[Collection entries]
/---

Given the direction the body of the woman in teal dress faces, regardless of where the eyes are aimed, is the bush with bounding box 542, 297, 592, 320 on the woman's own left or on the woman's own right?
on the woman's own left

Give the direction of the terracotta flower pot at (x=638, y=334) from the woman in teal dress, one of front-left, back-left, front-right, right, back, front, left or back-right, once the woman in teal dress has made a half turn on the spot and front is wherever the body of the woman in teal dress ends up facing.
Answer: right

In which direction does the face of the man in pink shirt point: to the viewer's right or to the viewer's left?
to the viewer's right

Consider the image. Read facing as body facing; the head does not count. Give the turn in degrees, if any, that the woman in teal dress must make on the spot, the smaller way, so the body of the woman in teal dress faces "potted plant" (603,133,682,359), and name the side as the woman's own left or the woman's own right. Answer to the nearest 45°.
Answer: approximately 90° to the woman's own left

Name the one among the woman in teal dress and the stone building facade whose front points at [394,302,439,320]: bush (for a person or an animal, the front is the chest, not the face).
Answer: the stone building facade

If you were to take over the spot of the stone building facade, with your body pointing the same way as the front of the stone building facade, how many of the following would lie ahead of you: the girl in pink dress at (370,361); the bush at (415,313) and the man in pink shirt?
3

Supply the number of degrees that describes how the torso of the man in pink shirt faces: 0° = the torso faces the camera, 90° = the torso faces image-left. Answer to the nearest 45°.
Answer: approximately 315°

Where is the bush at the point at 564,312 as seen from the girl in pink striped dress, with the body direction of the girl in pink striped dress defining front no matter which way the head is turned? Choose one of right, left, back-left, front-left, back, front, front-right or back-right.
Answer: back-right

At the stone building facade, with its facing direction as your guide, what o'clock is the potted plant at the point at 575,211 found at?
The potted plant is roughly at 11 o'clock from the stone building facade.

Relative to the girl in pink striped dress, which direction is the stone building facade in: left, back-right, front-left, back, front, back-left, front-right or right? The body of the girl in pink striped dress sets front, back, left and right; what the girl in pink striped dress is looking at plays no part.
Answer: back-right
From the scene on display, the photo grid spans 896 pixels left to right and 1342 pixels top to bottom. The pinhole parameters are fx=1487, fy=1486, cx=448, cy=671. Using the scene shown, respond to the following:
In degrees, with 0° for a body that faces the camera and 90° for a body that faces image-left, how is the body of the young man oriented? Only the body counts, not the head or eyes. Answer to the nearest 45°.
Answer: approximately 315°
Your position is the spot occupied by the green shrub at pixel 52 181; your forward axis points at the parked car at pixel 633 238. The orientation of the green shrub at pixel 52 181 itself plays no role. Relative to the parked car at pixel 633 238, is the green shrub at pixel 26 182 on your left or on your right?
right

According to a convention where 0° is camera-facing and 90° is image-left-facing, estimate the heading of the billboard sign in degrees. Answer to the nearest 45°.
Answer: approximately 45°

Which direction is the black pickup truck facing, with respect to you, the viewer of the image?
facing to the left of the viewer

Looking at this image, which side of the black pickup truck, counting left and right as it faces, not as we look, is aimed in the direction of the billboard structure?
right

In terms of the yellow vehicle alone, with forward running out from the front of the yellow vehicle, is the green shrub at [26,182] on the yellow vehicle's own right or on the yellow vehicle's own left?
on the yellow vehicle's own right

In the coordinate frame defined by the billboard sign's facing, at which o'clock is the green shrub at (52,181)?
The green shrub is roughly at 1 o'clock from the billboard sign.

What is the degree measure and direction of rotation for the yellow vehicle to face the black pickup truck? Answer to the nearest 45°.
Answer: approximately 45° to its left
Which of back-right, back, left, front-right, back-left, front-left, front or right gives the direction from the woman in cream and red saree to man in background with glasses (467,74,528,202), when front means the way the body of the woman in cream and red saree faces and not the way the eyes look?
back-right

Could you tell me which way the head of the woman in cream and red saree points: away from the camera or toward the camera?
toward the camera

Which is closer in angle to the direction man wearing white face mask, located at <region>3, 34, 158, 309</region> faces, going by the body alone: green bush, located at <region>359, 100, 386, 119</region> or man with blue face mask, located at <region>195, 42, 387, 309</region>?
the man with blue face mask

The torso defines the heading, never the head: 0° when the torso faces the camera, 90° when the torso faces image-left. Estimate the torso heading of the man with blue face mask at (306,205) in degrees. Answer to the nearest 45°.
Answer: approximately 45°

\---

[EXERCISE DETAILS] Copy all of the data above line for line, leaving every word, number, and mark unchanged.

[REPLY TO THE EXERCISE]
Given the direction the body of the woman in teal dress faces, regardless of where the eyes are aimed, is the bush with bounding box 542, 297, 592, 320 on the woman's own left or on the woman's own right?
on the woman's own left

Give the direction of the terracotta flower pot at (x=638, y=334) from the woman in teal dress, one of front-left, back-left, front-right, right, back, front, left or back-right, once the woman in teal dress has made a half turn on the spot and front is wherever the body of the woman in teal dress ends up facing.
Answer: right

In which direction does the face of the man in pink shirt point: to the viewer's right or to the viewer's left?
to the viewer's right

Consider the image. Read facing as body facing; the head does not count. Give the turn in degrees, if any, that the woman in teal dress must make on the spot, the smaller way, so the body of the woman in teal dress faces "potted plant" (603,133,682,359), and name the side as the woman's own left or the woman's own right. Answer to the nearest 45°.
Answer: approximately 90° to the woman's own left

Name the one among the woman in teal dress and the stone building facade whose front points at [394,302,439,320]: bush (for a person or an animal, the front is the chest, not the face).
Answer: the stone building facade

If you were to take over the spot of the stone building facade, with your body pointing the same way as the front of the stone building facade, how many of the following would lie ahead of you: the girl in pink dress at (370,361); the bush at (415,313) and the man in pink shirt?
3

Supply the number of degrees that describes how the torso of the man in pink shirt faces: 0° = the torso faces the camera, 90° = the torso faces image-left. Answer to the nearest 45°.
Answer: approximately 315°

Where is the bush at the point at 564,312 as seen from the girl in pink striped dress, with the body direction of the girl in pink striped dress defining front no matter which way the head is turned? Choose one of right, left, back-left, front-left, back, front, front-right or back-right.
Answer: back-right

At the stone building facade, with its facing direction as your guide, what o'clock is the potted plant at the point at 575,211 found at?
The potted plant is roughly at 11 o'clock from the stone building facade.

Relative to the girl in pink striped dress, which direction is the stone building facade in: left, back-right, front-left, back, front, back-left, front-right or right? The body of the girl in pink striped dress sets front, back, left and right; what the girl in pink striped dress is looking at plays no part.
Answer: back-right
From the scene on display, the photo grid spans 896 pixels left to right and 1342 pixels top to bottom. The pinhole parameters are fx=1487, fy=1486, cx=448, cy=671. Using the scene shown, respond to the following:
In degrees, with 0° for a body that faces the camera and 90° for a body that faces image-left, how is the body of the young man oriented? Only the body counts, not the head or eyes. Answer to the nearest 45°.
Answer: approximately 315°
Your position is the spot occupied by the green shrub at pixel 52 181; your forward axis points at the parked car at pixel 633 238. The orientation of the green shrub at pixel 52 181 itself plays no role. Relative to the parked car at pixel 633 238, is the green shrub at pixel 26 182 on your left or on your right?
right

According to a convention where 0° is camera-facing and 90° is image-left-facing, estimate the heading of the billboard sign in degrees. Answer to the nearest 45°.
Answer: approximately 45°

Which direction is the black pickup truck facing, with respect to you, the viewer of the image?
facing to the left of the viewer

Looking at this image, which side of the black pickup truck, counting left and right as it faces, not as we look, is aimed in the direction of the billboard structure?
right

In terms of the yellow vehicle alone, with forward running out from the front of the yellow vehicle, is the green shrub at [26,182] on the yellow vehicle's own right or on the yellow vehicle's own left?
on the yellow vehicle's own right

In the coordinate frame defined by the billboard sign's facing, at which o'clock is the green shrub at (52,181)?
The green shrub is roughly at 1 o'clock from the billboard sign.

What is the degree measure and direction of rotation for the yellow vehicle to face the black pickup truck? Answer to the nearest 45°.
Answer: approximately 45° to its left
Which of back-right, back, left, front-right, back-left, front-left, front or right gives the direction from the woman in cream and red saree to man in background with glasses (467,74,528,202), when front means the way the body of the woman in cream and red saree faces and not the way the eyes look?
back-right

Could you tell me which way the head of the woman in cream and red saree points: away from the camera or toward the camera?
toward the camera

Which is closer in angle to the direction man wearing white face mask, located at <region>3, 34, 158, 309</region> faces, going by the body alone: green bush, located at <region>359, 100, 386, 119</region> or man with blue face mask, located at <region>195, 42, 387, 309</region>?
the man with blue face mask

The torso defines the heading, never the head: 0° when the torso faces the camera, 90° when the torso faces image-left. Estimate the torso heading of the man with blue face mask at (306,205) in degrees. Answer to the nearest 45°.
Answer: approximately 45°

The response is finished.